▶ **Work request A**:
Please edit the text on PMNs and HIV-1 infection: write it out from "Functional defects in PMNs" up to and including "patients [138, 139].", with "abrogate" replaced by "reverse".
▶ **Work request B**:
Answer these questions from the text on PMNs and HIV-1 infection.
(i) What has application of G-CSF and GM-CSF been shown to do to PMN functional defects in HIV-1 patients?
(ii) By how much can activation of PMNs increase the binding of HIV-1?
(iii) Through the production of which two substances do PMNs increase CCR5/macrophage tropic HIV-1 replication when cultured with monocyte-derived macrophages?

Supplied text START

Functional defects in PMNs from HIV-1 patients may, in part, result from the direct binding of HIV-1 or HIV-1 proteins to the cell membrane of PMN as declared by Muñoz and coworkers [164], or indirectly by altering the plasma cytokine network and cellular components of the immune system, or even due to the presence of intrinsic defects in the PMNs themselves during development [165]. Importantly, application of G-CSF and GM-CSF has been shown to abrogate PMN functional defects in HIV-1 patients [138, 139].
PMNs and the pathogenesis of HIV-1 infection
Resting PMNs, even those negative for CD4, were shown to bind to HIV-1 and efficiently enhance viral transfer to CD4+ T cells in a manner dependent on cell-to-cell contact [166]. Interestingly, studies have revealed that activation of PMNs can increase the binding of HIV-1 at least twofold. These events were shown to be associated with increased transfer of HIV-1 to CD4+ T cells, when compared to HIV-1 bound to resting PMNs and to free HIV-1 particles [167]. In addition, PMNs were demonstrated to significantly increase C-C chemokine receptor type 5 (CCR5 or R5)/macrophage tropic HIV-1 replication when cultured with monocyte-derived macrophages through the production of IL-10 and CCL2 in a manner independent on direct cell-to-cell contact [168, 169]. At mucosal tissues of the genital tract and in draining lymph nodes, the attachment of HIV-1 to PMNs may support the establishment of new infection by facilitating trans-infection of CD4+ T cells. This, in part, could be achieved by the aid of peripheral blood mononeuclear cells, since they produce GM-CSF that prolongs PMN survival, which in turn may facilitate the interaction of HIV-1-bound PMNs with CD4+ T cells [170]. Consistently, increased infiltration of PMNs to the penile foreskin in the presence of CD4+ T cells has been shown to be correlated with an increased risk of HIV-1 infection [171].

Supplied text END
Dataset entries START

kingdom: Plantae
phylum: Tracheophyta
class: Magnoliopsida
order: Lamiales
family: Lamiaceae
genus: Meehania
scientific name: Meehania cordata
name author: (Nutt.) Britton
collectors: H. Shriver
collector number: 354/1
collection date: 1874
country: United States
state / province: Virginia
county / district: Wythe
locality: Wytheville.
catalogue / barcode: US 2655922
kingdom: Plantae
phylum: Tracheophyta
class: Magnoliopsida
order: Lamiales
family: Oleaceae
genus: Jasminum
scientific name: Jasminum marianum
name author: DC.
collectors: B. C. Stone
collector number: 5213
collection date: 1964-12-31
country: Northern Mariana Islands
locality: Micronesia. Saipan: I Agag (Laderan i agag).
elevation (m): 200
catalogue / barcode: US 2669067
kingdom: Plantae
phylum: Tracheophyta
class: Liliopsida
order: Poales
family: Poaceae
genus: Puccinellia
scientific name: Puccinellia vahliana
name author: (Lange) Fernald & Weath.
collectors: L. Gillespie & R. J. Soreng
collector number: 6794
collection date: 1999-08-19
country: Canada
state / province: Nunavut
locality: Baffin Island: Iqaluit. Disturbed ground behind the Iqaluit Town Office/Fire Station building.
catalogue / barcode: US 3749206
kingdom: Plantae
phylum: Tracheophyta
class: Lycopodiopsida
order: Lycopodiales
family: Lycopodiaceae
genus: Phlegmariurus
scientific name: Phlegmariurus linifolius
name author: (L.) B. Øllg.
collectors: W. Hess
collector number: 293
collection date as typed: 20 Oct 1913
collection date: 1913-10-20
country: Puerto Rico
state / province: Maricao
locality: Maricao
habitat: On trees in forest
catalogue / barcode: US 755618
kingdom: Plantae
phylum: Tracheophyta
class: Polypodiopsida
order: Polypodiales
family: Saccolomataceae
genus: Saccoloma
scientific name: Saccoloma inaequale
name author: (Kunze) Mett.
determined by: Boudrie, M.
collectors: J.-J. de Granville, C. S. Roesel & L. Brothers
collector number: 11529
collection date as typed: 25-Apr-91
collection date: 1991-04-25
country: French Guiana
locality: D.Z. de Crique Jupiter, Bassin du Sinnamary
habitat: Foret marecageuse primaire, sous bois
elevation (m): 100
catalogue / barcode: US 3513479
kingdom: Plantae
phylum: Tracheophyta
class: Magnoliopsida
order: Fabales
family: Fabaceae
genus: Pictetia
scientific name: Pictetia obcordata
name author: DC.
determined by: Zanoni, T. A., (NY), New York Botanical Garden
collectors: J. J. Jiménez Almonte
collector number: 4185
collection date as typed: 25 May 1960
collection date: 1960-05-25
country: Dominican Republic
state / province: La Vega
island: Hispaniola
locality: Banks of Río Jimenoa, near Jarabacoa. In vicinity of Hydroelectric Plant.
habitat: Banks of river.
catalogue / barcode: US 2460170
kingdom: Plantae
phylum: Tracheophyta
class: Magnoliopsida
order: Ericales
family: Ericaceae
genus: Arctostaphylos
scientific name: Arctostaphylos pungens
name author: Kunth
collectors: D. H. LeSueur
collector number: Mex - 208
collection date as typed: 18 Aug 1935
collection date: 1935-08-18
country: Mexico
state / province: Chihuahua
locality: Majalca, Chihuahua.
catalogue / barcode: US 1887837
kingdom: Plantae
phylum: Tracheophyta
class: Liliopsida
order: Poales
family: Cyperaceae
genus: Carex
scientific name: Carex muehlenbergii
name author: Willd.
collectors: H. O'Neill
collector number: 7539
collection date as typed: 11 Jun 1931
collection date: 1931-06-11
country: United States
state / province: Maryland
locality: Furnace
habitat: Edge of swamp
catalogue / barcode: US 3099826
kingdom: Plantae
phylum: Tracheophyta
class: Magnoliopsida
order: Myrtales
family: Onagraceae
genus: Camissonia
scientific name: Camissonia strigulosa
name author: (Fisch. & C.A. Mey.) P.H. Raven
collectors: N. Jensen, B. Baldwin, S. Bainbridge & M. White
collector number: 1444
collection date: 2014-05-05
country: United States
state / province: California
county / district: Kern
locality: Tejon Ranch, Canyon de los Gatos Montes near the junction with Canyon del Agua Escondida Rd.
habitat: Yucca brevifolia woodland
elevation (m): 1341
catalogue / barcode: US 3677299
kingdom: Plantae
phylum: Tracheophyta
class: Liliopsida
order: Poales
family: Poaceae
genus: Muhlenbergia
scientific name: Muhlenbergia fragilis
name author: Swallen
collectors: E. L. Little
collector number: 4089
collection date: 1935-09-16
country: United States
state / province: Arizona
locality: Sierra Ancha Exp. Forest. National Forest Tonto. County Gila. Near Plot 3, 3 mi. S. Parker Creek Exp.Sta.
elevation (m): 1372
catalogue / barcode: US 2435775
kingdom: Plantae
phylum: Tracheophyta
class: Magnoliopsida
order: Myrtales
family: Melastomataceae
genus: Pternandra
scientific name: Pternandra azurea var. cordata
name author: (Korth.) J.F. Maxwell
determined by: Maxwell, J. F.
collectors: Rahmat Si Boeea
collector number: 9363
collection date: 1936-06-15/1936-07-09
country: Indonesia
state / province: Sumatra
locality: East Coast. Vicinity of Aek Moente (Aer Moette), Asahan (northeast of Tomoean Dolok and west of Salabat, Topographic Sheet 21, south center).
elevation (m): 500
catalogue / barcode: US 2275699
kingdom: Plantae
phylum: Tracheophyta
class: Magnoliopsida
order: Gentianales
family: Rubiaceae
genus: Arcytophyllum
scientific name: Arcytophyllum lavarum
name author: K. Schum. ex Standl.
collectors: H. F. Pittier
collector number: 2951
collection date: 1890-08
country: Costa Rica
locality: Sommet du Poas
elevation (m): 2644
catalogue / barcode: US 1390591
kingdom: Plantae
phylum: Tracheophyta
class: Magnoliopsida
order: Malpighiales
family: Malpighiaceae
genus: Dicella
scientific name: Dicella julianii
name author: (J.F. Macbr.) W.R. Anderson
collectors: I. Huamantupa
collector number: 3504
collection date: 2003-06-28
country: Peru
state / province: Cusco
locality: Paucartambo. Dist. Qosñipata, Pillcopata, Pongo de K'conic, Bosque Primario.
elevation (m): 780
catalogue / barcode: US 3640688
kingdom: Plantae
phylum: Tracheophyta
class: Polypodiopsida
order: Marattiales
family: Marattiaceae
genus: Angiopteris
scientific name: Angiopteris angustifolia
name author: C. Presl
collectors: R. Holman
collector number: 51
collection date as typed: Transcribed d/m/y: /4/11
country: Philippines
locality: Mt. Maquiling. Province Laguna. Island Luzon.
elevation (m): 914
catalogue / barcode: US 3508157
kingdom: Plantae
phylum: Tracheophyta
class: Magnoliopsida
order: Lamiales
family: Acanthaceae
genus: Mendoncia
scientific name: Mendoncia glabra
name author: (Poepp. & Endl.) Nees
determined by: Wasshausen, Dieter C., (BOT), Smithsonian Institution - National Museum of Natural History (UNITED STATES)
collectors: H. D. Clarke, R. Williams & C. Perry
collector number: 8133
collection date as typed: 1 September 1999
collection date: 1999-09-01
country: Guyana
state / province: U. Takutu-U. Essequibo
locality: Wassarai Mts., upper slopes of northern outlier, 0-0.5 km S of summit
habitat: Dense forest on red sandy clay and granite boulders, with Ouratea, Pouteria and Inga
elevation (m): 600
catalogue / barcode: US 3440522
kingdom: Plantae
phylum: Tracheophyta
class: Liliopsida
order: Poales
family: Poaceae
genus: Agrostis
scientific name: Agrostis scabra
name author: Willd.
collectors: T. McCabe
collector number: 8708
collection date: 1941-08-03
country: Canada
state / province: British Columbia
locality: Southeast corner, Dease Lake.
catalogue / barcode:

Dataset entries END

▶ **Solution A**:
Functional defects in PMNs from HIV-1 patients may, in part, result from the direct binding of HIV-1 or HIV-1 proteins to the cell membrane of PMN as declared by Muñoz and coworkers [164], or indirectly by altering the plasma cytokine network and cellular components of the immune system, or even due to the presence of intrinsic defects in the PMNs themselves during development [165]. Importantly, application of G-CSF and GM-CSF has been shown to reverse PMN functional defects in HIV-1 patients [138, 139].

▶ **Solution B**:
(i) It has been shown to abrogate them.
(ii) At least twofold.
(iii) IL-10 and CCL2.